Se o marketing político aproxima-se da voz do povo, o discurso político
funciona como uma ferramenta de ação, cuja finalidade é se mostrar capaz de
encantar seu destinatário (eleitor), ou melhor, “influenciar as opiniões a
fim de obter adesões, rejeições ou consentimento”. O discurso político é uma
ferramenta essencial do campo político, uma vez que “se dedica a construir
imagens de atores e a usar estratégias de persuasão e de sedução, empregando
diversos procedimentos retóricos” (CHARAUDEAU, 2006, p. 40).
Para Maingueneau (2001), o discurso político propicia uma diversidade de
cenografias, ou seja, um candidato pode falar a seus eleitores como um
jovem, um líder, um operário, na medida em que deve captar e persuadir o
imaginário do seu co-enunciador por meio de uma cena que é valorizada pela
fala.
No que tange à produção do discurso, segundo Iñiguez (2004, p. 92), eles têm
um contexto de produção, conhecido como formação discursiva: “um conjunto de
relações que articulam um discurso, cuja propriedade definitória é a de
atuar como regulamentações da ordem do discurso através da organização de
estratégias, permitindo a colocação em circulação de determinados enunciados
em detrimento de outros”.
O discurso político, primeiramente, circula no interior dos grupos sociais
que os constroem e depois é estendido aos demais grupos com a finalidade de
persuadi-los, conquistá-los. “O discurso, seja aparentemente bem pouca
coisa, as interdições que o atingem revelam logo, rapidamente, sua ligação
com o desejo e com o poder”. (FOUCAULT, 1996, p. 10). Na verdade, o discurso
passa longe de ser um elemento transparente ou neutro em nossa sociedade,
uma vez que se configura também como objeto do desejo.
Em relação ao sujeito que discursa, este não é totalmente livre, ele precisa
tematizar seu discurso. Nas palavras de Charaudeau (2006, p. 188):
Ele depende, como já foi dito, da situação de
comunicação na qual se encontra quando fala e que impõe, a ele e a seu
interlocutor, certo número de restrições da qual faz parte o propósito
comunicativo. (...) O sujeito que fala, e é verdade que quer comunicar-se
com seu interlocutor ou seu auditório, deve considerar o campo temático que
é determinado pela situação na qual comunica.
Todo discurso tem um propósito, qual seja, sempre busca imprimir verdades,
ou, “imaginários de verdade”.
De acordo com Charaudeau (2006, p. 210) “Os discursos políticos são
produtores de um “efeito de verdade”. Esses efeitos de verdade dependem eles
próprios das representações constituídas por cada grupo social, portanto,
dos imaginários que estruturam”. Nesse sentido, ele tem como função
constituir a representação de uma realidade (ORLANDI, 2001).
Nos discursos políticos existem vários imaginários concorrentes, sendo os
períodos eleitorais o momento no qual se encontram os mais variados tipos de
discursos em circulação, criando “efeitos de verdade”. Nesse contexto,
alguns deles são formulados e direcionados para determinado público, como o
caso do discurso sobre segurança, muito presente, em campanhas eleitorais
locais e nacionais.

----

EXERCÍCIOS PROPOSTOS:
A: No trecho sobre o discurso político, substitua "destinatário" por "receptor" e transcreva a passagem de "Se o marketing" até "2006, p. 40).", inclusive.
B: Com base no trecho sobre o discurso político, responda:
(i) Segundo Maingueneau, como um candidato pode falar a seus eleitores?
(ii) Segundo Iñiguez, por qual nome é conhecido o contexto de produção dos discursos?
(iii) Que discurso é citado como muito presente em campanhas eleitorais locais e nacionais?
C: Redija a continuação do trecho sobre o discurso político, a partir da última frase apresentada.

DADOS FORNECIDOS:

----

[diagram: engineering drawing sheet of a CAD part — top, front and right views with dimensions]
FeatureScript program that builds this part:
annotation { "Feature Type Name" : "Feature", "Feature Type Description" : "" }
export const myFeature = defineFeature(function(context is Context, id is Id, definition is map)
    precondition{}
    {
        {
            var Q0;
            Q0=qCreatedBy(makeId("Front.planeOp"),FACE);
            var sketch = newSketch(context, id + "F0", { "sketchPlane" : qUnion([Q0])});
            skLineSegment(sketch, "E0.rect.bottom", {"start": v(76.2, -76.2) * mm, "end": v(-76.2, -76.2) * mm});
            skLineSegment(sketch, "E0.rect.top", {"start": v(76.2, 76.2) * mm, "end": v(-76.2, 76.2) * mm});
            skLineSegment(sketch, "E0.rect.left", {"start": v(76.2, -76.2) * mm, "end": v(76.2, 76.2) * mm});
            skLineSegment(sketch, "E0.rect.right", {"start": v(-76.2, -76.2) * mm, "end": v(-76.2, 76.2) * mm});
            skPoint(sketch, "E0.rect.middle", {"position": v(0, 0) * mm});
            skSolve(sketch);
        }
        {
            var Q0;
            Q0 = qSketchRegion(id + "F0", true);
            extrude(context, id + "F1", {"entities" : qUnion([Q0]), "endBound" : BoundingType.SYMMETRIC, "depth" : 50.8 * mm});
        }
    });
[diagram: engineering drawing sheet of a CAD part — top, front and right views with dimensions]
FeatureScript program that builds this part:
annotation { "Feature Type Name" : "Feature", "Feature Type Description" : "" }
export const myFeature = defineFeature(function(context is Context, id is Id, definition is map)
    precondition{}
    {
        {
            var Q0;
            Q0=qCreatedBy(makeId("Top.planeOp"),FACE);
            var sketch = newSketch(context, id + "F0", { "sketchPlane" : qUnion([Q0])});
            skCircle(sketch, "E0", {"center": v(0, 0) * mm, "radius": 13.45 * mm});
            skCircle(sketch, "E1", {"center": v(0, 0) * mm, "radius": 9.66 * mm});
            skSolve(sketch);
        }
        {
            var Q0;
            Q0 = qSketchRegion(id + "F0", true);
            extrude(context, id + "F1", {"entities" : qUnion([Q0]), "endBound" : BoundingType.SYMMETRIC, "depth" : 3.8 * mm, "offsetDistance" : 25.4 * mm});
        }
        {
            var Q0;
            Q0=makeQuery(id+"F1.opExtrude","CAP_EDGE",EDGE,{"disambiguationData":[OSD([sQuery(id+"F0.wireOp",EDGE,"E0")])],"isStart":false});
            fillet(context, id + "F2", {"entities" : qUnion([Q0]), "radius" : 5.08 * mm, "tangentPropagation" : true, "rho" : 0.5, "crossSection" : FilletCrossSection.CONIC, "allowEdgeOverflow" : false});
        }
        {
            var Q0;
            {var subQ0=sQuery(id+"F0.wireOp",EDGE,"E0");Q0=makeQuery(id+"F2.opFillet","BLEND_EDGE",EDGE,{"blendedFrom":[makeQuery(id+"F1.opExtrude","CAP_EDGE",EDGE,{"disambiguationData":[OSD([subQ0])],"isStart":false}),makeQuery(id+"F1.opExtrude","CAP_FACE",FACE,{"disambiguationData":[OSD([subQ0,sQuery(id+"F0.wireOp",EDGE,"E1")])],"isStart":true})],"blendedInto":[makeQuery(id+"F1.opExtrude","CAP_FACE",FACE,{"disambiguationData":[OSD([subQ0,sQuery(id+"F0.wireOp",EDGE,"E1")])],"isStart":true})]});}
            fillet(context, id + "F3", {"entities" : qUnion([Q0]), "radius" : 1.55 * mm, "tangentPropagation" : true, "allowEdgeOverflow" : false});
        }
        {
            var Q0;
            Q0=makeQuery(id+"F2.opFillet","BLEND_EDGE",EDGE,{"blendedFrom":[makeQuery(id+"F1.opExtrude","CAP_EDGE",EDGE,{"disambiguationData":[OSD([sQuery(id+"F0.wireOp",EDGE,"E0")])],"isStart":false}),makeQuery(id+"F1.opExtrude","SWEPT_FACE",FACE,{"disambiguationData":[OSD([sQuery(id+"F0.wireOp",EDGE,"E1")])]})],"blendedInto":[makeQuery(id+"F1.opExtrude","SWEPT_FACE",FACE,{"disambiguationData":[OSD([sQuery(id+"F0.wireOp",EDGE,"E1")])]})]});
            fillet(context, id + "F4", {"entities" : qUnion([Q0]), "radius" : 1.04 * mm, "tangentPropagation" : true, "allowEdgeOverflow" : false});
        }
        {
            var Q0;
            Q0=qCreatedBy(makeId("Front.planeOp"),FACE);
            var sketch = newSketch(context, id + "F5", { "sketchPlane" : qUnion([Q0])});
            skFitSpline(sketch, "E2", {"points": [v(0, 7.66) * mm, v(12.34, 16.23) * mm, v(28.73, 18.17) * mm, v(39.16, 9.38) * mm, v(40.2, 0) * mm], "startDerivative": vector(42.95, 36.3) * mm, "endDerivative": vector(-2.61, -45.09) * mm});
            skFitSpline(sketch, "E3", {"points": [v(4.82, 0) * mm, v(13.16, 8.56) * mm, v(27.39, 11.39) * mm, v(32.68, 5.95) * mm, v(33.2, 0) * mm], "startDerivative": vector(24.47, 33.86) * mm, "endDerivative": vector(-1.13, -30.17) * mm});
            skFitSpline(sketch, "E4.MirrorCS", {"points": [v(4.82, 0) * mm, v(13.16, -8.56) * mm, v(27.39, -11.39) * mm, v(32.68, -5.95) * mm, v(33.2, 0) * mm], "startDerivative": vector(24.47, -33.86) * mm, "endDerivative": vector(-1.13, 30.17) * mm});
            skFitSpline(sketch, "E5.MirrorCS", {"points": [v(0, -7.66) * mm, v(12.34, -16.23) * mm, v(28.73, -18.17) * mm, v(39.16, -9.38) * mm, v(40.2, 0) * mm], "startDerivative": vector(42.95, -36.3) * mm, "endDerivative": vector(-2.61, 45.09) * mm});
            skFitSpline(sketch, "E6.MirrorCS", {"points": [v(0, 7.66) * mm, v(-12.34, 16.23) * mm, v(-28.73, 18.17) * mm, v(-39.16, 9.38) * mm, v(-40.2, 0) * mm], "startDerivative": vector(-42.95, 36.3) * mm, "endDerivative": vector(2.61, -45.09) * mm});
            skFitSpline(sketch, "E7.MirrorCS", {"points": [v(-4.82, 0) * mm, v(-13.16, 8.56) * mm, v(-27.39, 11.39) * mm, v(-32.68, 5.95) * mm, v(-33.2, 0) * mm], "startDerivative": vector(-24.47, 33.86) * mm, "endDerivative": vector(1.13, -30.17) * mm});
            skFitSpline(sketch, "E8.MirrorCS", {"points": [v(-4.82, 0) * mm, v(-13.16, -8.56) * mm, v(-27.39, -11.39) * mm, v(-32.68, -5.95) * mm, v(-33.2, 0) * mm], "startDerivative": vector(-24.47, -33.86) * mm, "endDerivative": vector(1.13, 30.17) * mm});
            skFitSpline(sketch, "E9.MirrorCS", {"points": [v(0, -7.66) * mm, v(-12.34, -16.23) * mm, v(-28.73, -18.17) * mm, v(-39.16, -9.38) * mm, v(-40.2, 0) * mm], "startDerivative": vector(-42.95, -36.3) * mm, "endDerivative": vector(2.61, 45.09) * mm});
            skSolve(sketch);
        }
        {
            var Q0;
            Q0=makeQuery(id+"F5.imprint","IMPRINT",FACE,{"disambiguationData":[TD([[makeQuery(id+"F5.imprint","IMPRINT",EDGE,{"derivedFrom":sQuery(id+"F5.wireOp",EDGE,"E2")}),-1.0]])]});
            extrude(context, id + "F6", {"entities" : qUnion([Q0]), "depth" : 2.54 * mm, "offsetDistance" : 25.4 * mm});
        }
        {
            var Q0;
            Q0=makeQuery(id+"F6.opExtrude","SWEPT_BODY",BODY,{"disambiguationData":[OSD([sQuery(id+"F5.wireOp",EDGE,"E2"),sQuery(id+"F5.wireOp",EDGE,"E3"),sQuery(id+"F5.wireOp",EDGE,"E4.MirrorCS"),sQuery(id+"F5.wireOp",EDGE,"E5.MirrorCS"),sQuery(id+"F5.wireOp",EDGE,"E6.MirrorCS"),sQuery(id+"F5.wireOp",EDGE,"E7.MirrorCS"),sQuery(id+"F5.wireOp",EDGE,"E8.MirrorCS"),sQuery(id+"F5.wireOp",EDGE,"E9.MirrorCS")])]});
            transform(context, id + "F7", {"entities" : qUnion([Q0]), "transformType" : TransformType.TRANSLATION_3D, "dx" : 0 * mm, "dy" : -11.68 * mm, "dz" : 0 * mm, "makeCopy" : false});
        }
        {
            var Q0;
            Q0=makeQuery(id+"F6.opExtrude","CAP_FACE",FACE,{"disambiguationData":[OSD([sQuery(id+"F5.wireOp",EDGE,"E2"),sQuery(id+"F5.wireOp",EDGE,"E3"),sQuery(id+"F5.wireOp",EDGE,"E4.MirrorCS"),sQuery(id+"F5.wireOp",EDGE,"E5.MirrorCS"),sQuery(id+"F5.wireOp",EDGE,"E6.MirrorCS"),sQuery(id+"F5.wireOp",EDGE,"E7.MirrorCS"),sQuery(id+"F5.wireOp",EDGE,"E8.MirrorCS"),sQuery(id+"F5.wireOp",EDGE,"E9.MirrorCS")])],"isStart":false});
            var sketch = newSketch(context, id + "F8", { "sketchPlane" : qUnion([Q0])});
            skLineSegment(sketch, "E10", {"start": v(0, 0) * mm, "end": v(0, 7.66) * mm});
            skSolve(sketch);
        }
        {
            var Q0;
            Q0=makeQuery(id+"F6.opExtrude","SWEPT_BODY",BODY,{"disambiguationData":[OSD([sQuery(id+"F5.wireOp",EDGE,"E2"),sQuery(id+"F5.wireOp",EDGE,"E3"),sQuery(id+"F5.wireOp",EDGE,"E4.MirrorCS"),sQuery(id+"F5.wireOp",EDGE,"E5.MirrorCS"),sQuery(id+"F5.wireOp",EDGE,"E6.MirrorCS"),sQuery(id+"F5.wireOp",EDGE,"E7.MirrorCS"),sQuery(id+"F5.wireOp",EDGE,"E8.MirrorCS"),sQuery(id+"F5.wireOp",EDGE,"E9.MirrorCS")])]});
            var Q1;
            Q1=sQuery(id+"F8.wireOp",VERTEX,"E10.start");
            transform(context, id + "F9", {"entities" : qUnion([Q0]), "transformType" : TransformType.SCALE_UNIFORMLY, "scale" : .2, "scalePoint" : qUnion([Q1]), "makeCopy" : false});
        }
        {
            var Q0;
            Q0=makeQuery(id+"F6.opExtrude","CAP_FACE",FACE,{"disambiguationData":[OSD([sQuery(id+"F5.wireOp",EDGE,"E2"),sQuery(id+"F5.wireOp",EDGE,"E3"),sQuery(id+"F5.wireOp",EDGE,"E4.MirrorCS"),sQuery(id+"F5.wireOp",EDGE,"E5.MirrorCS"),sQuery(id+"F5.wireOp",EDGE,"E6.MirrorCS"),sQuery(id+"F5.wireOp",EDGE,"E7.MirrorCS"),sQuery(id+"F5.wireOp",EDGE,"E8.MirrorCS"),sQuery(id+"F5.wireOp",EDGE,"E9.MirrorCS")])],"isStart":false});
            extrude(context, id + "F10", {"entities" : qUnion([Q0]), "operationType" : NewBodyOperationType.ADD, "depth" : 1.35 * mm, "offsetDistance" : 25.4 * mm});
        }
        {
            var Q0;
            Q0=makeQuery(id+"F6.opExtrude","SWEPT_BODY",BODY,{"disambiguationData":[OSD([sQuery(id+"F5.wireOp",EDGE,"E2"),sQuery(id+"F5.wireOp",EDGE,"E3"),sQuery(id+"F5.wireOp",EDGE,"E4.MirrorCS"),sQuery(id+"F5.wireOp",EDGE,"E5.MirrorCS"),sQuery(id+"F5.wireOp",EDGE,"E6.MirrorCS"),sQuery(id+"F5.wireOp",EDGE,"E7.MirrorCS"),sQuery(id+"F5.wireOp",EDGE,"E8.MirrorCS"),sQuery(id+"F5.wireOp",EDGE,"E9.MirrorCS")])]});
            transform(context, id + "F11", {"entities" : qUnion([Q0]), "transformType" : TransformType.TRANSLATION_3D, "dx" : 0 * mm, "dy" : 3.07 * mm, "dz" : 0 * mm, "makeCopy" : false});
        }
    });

----

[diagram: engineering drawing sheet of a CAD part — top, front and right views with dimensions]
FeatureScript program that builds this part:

----

RESPOSTAS:
A:
Se o marketing político aproxima-se da voz do povo, o discurso político
funciona como uma ferramenta de ação, cuja finalidade é se mostrar capaz de
encantar seu receptor (eleitor), ou melhor, “influenciar as opiniões a
fim de obter adesões, rejeições ou consentimento”. O discurso político é uma
ferramenta essencial do campo político, uma vez que “se dedica a construir
imagens de atores e a usar estratégias de persuasão e de sedução, empregando
diversos procedimentos retóricos” (CHARAUDEAU, 2006, p. 40).

B:
(i) Como um jovem, um líder, um operário.
(ii) Formação discursiva.
(iii) O discurso sobre segurança.

C:
Como exemplo paradigmático desse tipo, a análise recai sobre um personagem
conhecido da política cearense: Moroni Torgan.
O discurso sobre a temática da segurança apareceu e aparece em todas as
campanhas políticas realizadas por esse personagem, como um elemento
simbólico primordial de acumulação de capital político. Desde sua primeira
campanha, a bandeira da segurança foi uma realidade, como afirma Edgar
Fuques:
A bandeira da segurança é uma realidade,
então é a que vai dizer o seguinte: é uma tábua de salvação que aparece aí
para o cidadão, que está desprotegido, que entende que aquele que está nessa
área específica, quando o problema dele é de segurança, que ele seria a
pessoa que ia resolver o problema dele, agora as coisas não acontecem assim,
porque não se pode qualquer um sem ter um passado, sem ter um trabalho na
área da segurança se lançar como candidato (sic).
Nem todos podem se lançar na política utilizando discursos da área da
segurança. Para se tornar um político, uma pessoa precisa ter uma preparação
especial, incorporar um habitus de político, ou como assegura
Bourdieu (2003, p. 169), o político necessita “toda uma aprendizagem
necessária para adquirir o corpus de saberes específicos (teorias,
problemáticas, conceitos, tradições históricas, dados econômicos, etc.)
produzidos e acumulados pelo trabalho político dos profissionais do presente
e do passado”.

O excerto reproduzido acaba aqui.